- **Requirement**: From the line containing "left hip: (1058, 491)" down to the last line of the data, output each line word for word and include nothing else.

(Human pose images with coordinates)
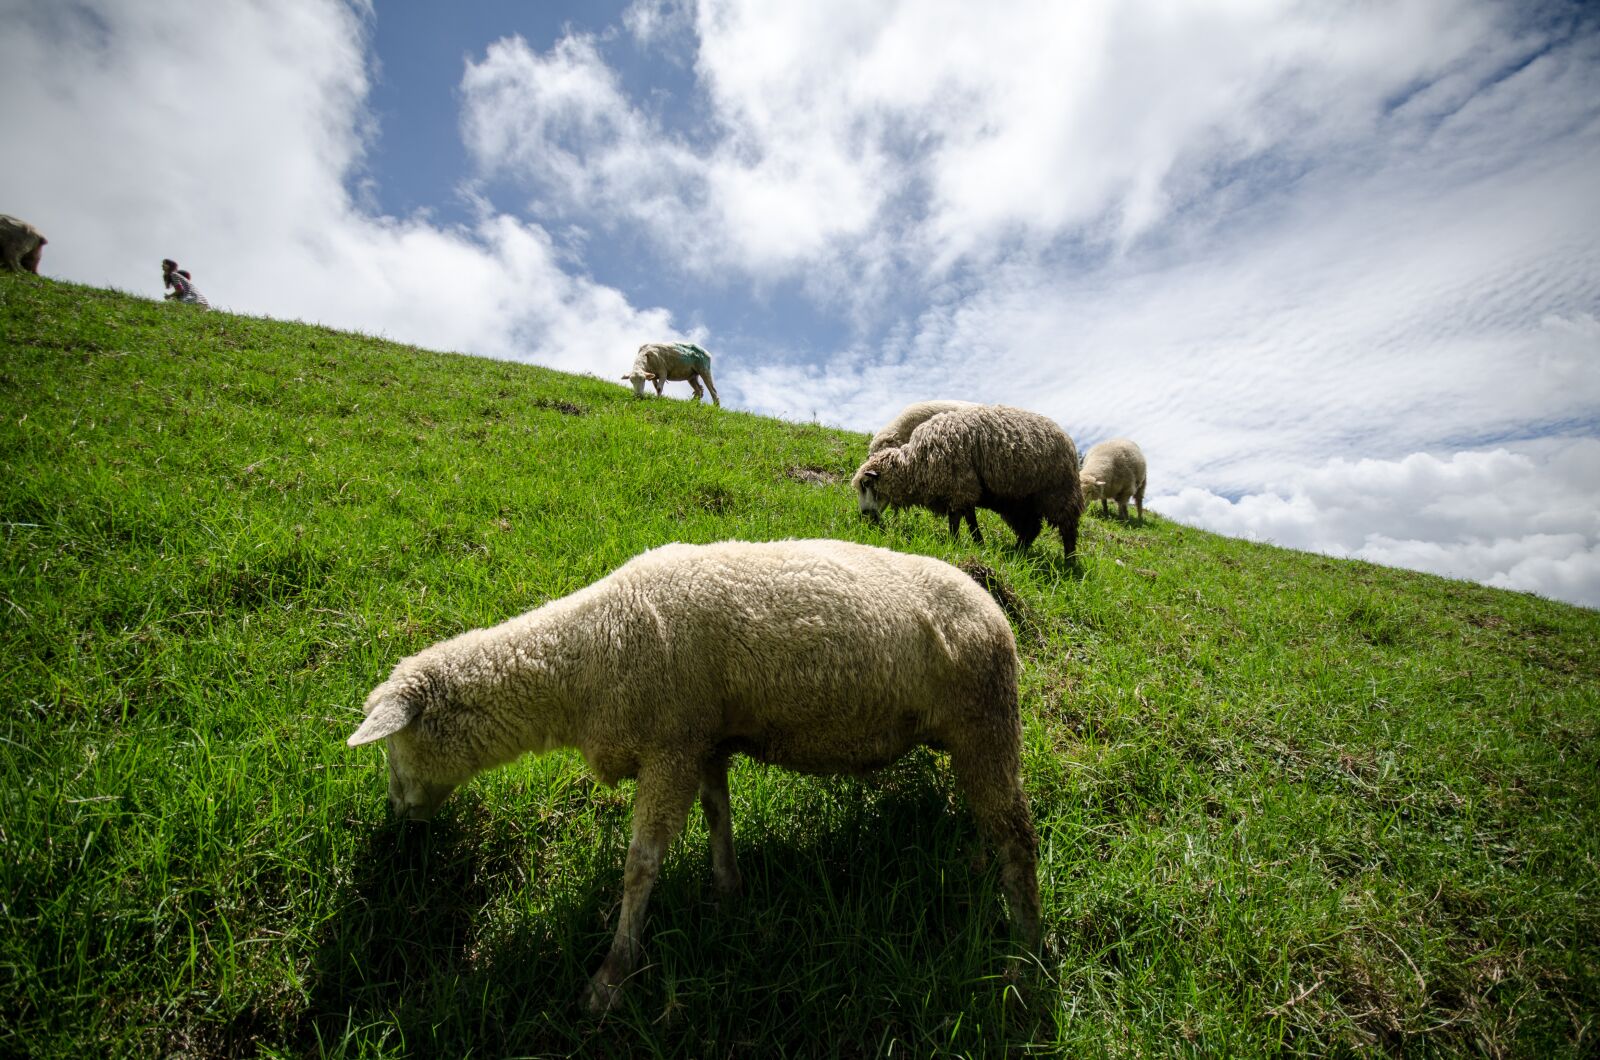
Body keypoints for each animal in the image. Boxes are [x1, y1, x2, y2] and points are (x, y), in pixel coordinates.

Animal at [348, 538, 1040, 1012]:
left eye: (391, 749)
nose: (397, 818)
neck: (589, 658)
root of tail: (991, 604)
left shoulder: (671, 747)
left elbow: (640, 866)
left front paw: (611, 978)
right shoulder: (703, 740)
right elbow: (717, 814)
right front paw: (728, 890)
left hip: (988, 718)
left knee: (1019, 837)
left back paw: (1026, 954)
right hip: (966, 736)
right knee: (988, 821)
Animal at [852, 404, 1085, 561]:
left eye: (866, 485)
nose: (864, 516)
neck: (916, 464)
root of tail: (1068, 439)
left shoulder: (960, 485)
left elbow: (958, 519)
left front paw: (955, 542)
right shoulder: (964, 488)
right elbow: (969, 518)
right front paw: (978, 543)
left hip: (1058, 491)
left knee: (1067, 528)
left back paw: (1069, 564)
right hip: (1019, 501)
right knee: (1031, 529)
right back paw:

- **Completed task**:
left hip: (1058, 491)
left knee: (1067, 528)
left back paw: (1069, 564)
right hip: (1019, 501)
right knee: (1031, 529)
right back paw:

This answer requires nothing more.